Semua orang juga tahu kalau penyesalan itu datangnya selalu belakangan. Yang datang duluan itu reservasi -- Abiyaksa kurniawan --
***
ABIYAKSA K
Abi sadar gadis yang sedang berbincang akrab dengan pria matang yang tak dikenalnya itu, bukan lagi kekasihnya. Jadi, apa dia berhak memiliki rasa cemburu kala melihat senyum yang dulu menjadi favoritnya tersebut, sekarang diberikan kepada pria lain? Tentu saja jawabannya tidak. Dia sudah mengingatkan hatinya berkali-kali--dari pertama melihat Naya bergabung dengan menggendong seorang bocah. Pria itu nampak sudah matang, mungkin sudah berumur pertengahan 30 an. Dari caranya bersikap, pakaian, dan barang yang lelaki dan putri kecilnya itu pakai, Abi bisa memastikan pria itu mapan secara finansial. Jam tangan patek yang melingkar di pergelangan tangan pria itu, semakin menegaskan semuanya. Naya memiliki masa depan cerah bersama pria yang ditebaknya berstatus duda, melihat dari putri kecilnya yang begitu lengket dengan Naya. Kalau masih ada ibunya, tidak mungkin seorang anak bisa sedekat itu dengan perempuan lain. Hatinya sedikit nyeri. Ia mengalihkan pandangannya ketika Naya tiba-tiba menoleh ke arahnya, dan memberikan senyum ... culas?. Abi mendesah, Naya sangat marah padanya, dan dia memang pantas menerima kemarahan itu. Dia sudah merubah Naya, gadis yang dulunya sopan, tidak pernah mengeluarkan kata-kasar itu, bahkan sekarang sanggup mengatainya dengan kata makian.

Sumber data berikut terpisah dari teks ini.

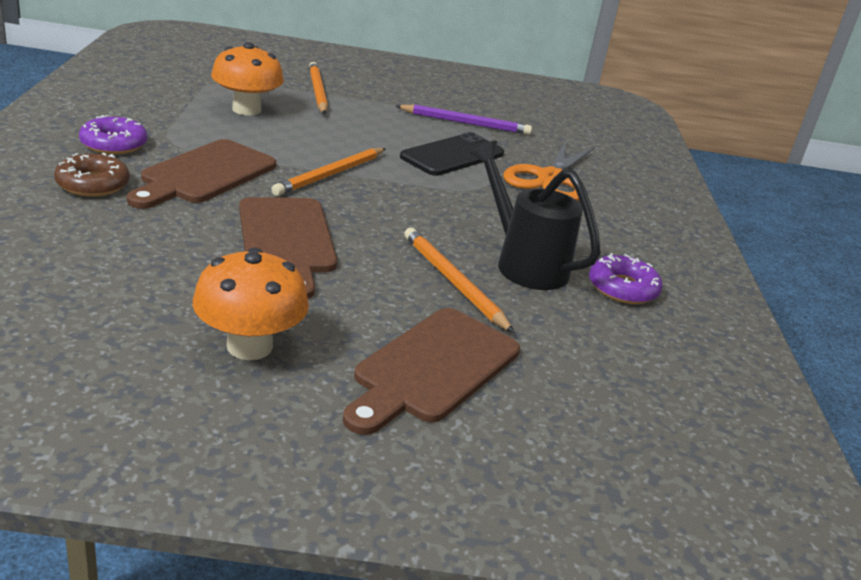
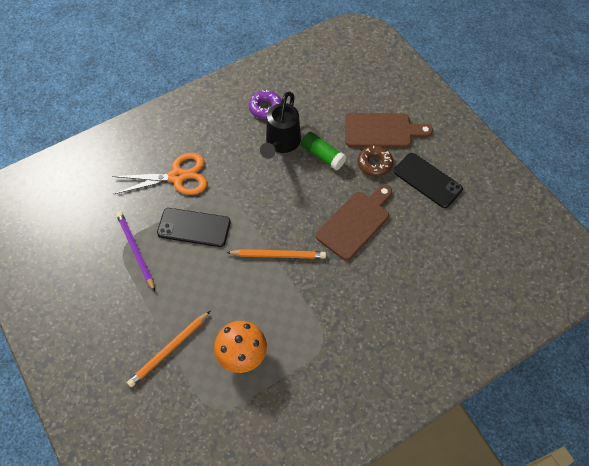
camera: 120 degrees left, 30 degrees up
brown donut [54,153,130,197] -> brown donut moved to [357,146,393,177]
purple donut [79,115,148,154] -> none
brown cutting board [127,139,276,209] -> none
orange mushroom [193,247,309,360] -> black phone [394,153,463,208]
orange pencil [404,228,515,333] -> green glue stick [301,132,346,170]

Beribu kata maaf yang ia sampaikan pada Naya, tidak mampu meluluhkan hati gadis itu. Hati gadis itu kini sekeras batu, dan semua karena dirinya.

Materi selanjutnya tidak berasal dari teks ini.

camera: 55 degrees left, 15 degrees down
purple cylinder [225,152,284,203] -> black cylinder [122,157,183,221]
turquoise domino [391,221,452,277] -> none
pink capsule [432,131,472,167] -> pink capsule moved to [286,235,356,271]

Sungguh dia menyesali semuanya. Dulu, saat dia memutuskan untuk berhenti menulis surat untuk Naya, dia pikir itu yang terbaik untuk mereka berdua. Saat itu hidupnya berat. Dia tidak punya waktu untuk memikirkan hubungan percintaannya dengan Naya. Berpikir bahwa Naya pasti akan melupakannya perlahan-lahan, dan memulai hubungan dengan pria lain. Naya bukan gadis jelek, dia manis, apalagi saat tersenyum, jadi gadis itu pasti tidak akan kesulitan mendapatkan ganti dirinya. Dhani, contohnya. Pria itu sudah menyukai Naya dari awal tahun pertama Naya masuk kuliah. Namun, saat mengetahui Naya sudah berhubungan dengannya, pria itu memilih mundur. Tapi sekarang, dia bisa melihat dengan jelas tatapan Dhani pada mantan kekasihnya itu masih sama seperti dulu. Cinta itu masih ada, dan mungkin kini lebih subur. Apalagi saat melihat aksi Dhani ketika melepas jaket yang dipakainya, untuk dia gunakan menutupi kaki jenjang Naya, seolah pria itu tidak rela ada mata-mata lain yang melihatnya.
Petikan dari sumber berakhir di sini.